BEGIN Task input

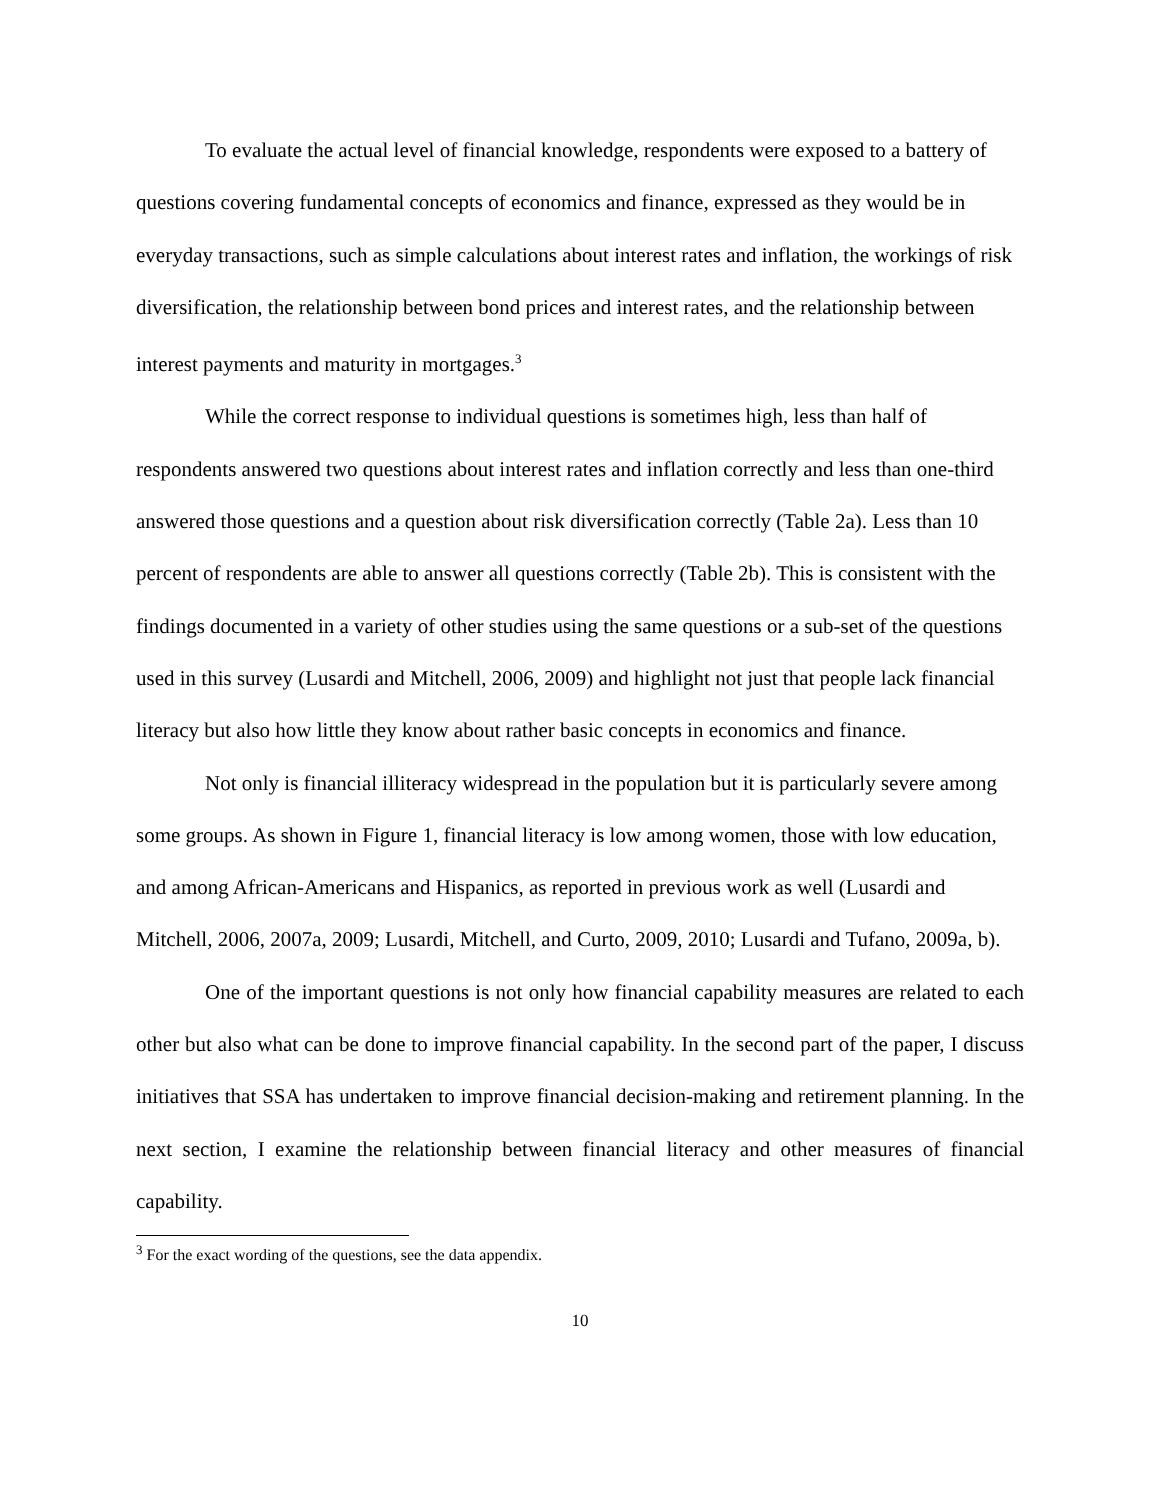To evaluate the actual level of financial knowledge, respondents were exposed to a battery of questions covering fundamental concepts of economics and finance, expressed as they would be in everyday transactions, such as simple calculations about interest rates and inflation, the workings of risk diversification, the relationship between bond prices and interest rates, and the relationship between interest payments and maturity in mortgages.<sup>3</sup>
While the correct response to individual questions is sometimes high, less than half of respondents answered two questions about interest rates and inflation correctly and less than one-third answered those questions and a question about risk diversification correctly (Table 2a). Less than 10 percent of respondents are able to answer all questions correctly (Table 2b). This is consistent with the findings documented in a variety of other studies using the same questions or a sub-set of the questions used in this survey (Lusardi and Mitchell, 2006, 2009) and highlight not just that people lack financial literacy but also how little they know about rather basic concepts in economics and finance.
Not only is financial illiteracy widespread in the population but it is particularly severe among some groups. As shown in Figure 1, financial literacy is low among women, those with low education, and among African-Americans and Hispanics, as reported in previous work as well (Lusardi and Mitchell, 2006, 2007a, 2009; Lusardi, Mitchell, and Curto, 2009, 2010; Lusardi and Tufano, 2009a, b).
One of the important questions is not only how financial capability measures are related to each other but also what can be done to improve financial capability. In the second part of the paper, I discuss initiatives that SSA has undertaken to improve financial decision-making and retirement planning. In the next section, I examine the relationship between financial literacy and other measures of financial capability.
<sup>3</sup> For the exact wording of the questions, see the data appendix.
10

END Task input

▶ [What to work on] The lines from the one containing "Not only is" through the last line of the records are to be transcribed exactly, with nothing else added.

▶ [Written solution]
Not only is financial illiteracy widespread in the population but it is particularly severe among some groups. As shown in Figure 1, financial literacy is low among women, those with low education, and among African-Americans and Hispanics, as reported in previous work as well (Lusardi and Mitchell, 2006, 2007a, 2009; Lusardi, Mitchell, and Curto, 2009, 2010; Lusardi and Tufano, 2009a, b).
One of the important questions is not only how financial capability measures are related to each other but also what can be done to improve financial capability. In the second part of the paper, I discuss initiatives that SSA has undertaken to improve financial decision-making and retirement planning. In the next section, I examine the relationship between financial literacy and other measures of financial capability.
<sup>3</sup> For the exact wording of the questions, see the data appendix.
10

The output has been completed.